Start of Block

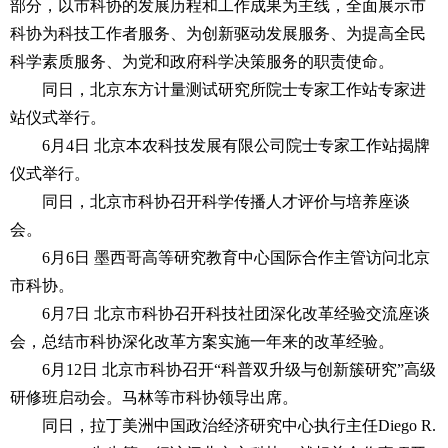
部分，以市科协的发展历程和工作成果为主线，全面展示市
科协为科技工作者服务、为创新驱动发展服务、为提高全民
科学素质服务、为党和政府科学决策服务的职责使命。
同日，北京东方计量测试研究所院士专家工作站专家进
站仪式举行。
6月4日 北京本农科技发展有限公司院士专家工作站揭牌
仪式举行。
同日，北京市科协召开科学传播人才评价与培养座谈
会。
6月6日 墨西哥高等研究教育中心国际合作主管访问北京
市科协。
6月7日 北京市科协召开科技社团深化改革经验交流座谈
会，总结市科协深化改革方案实施一年来的改革经验。
6月12日 北京市科协召开“科普双升级与创新簇研究”高级
研修班启动会。马林等市科协领导出席。
同日，拉丁美洲中国政治经济研究中心执行主任Diego R.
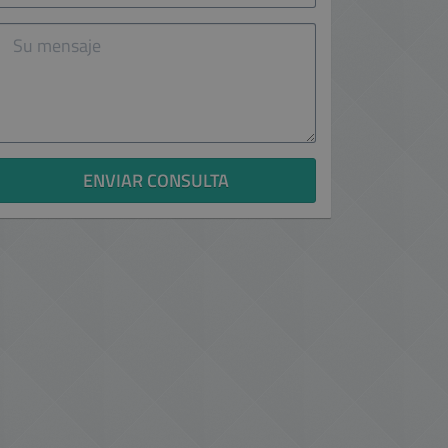
electrónico
Su
mensaje
ENVIAR CONSULTA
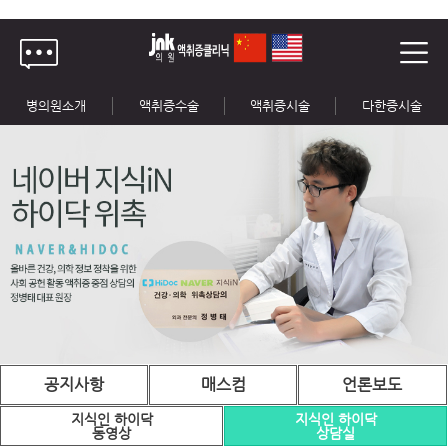
병의원소개
액취증수술
액취증시술
다한증시술
공지사항
매스컴
언론보도
지식인 하이닥
지식인 하이닥
동영상
상담실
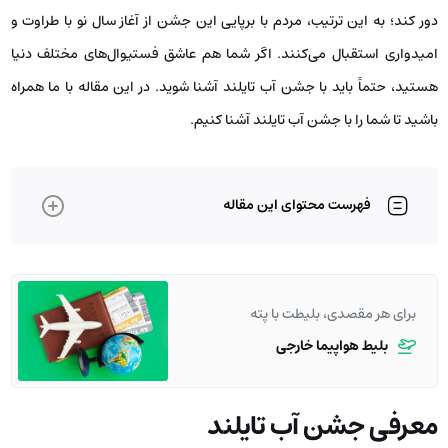
دور کند؛ به این ترتیب، مردم با برپایی این جشن از آغاز سال نو با طراوت و
امیدواری استقبال می‌کنند. اگر شما هم عاشق فستیوال‌های مختلف دنیا
هستید، حتماً باید با جشن آب تایلند آشنا شوید. در این مقاله با ما همراه
باشید تا شما را با جشن آب تایلند آشنا کنیم.
فهرست محتوای این مقاله
برای هر مقصدی، بلیطت با پته
بلیط هواپیما خارجی
معرفی جشن آب تایلند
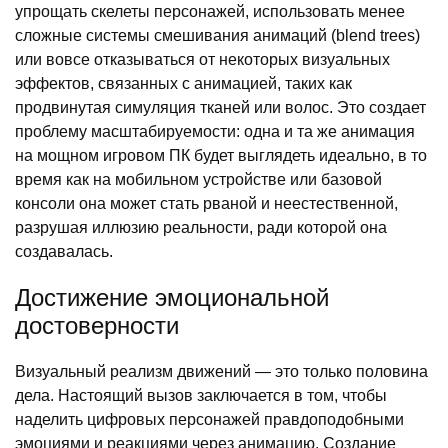
упрощать скелеты персонажей, использовать менее
сложные системы смешивания анимаций (blend trees)
или вовсе отказываться от некоторых визуальных
эффектов, связанных с анимацией, таких как
продвинутая симуляция тканей или волос. Это создает
проблему масштабируемости: одна и та же анимация
на мощном игровом ПК будет выглядеть идеально, в то
время как на мобильном устройстве или базовой
консоли она может стать рваной и неестественной,
разрушая иллюзию реальности, ради которой она
создавалась.
Достижение эмоциональной
достоверности
Визуальный реализм движений — это только половина
дела. Настоящий вызов заключается в том, чтобы
наделить цифровых персонажей правдоподобными
эмоциями и реакциями через анимацию. Создание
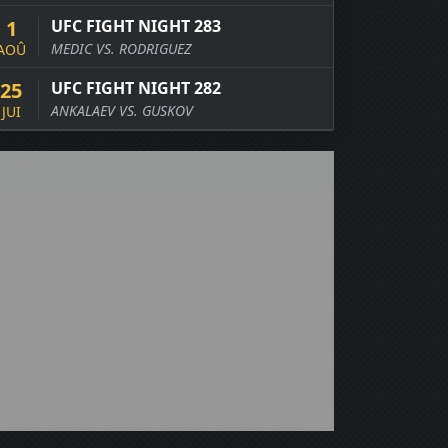
1
UFC FIGHT NIGHT 283
MEDIC VS. RODRIGUEZ
AOÛ
25
UFC FIGHT NIGHT 282
ANKALAEV VS. GUSKOV
JUI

End of Block

### Task description
What lines in the material include the string "NIGHT"? Pull each one out.

### Solution to the exercise
UFC FIGHT NIGHT 283
UFC FIGHT NIGHT 282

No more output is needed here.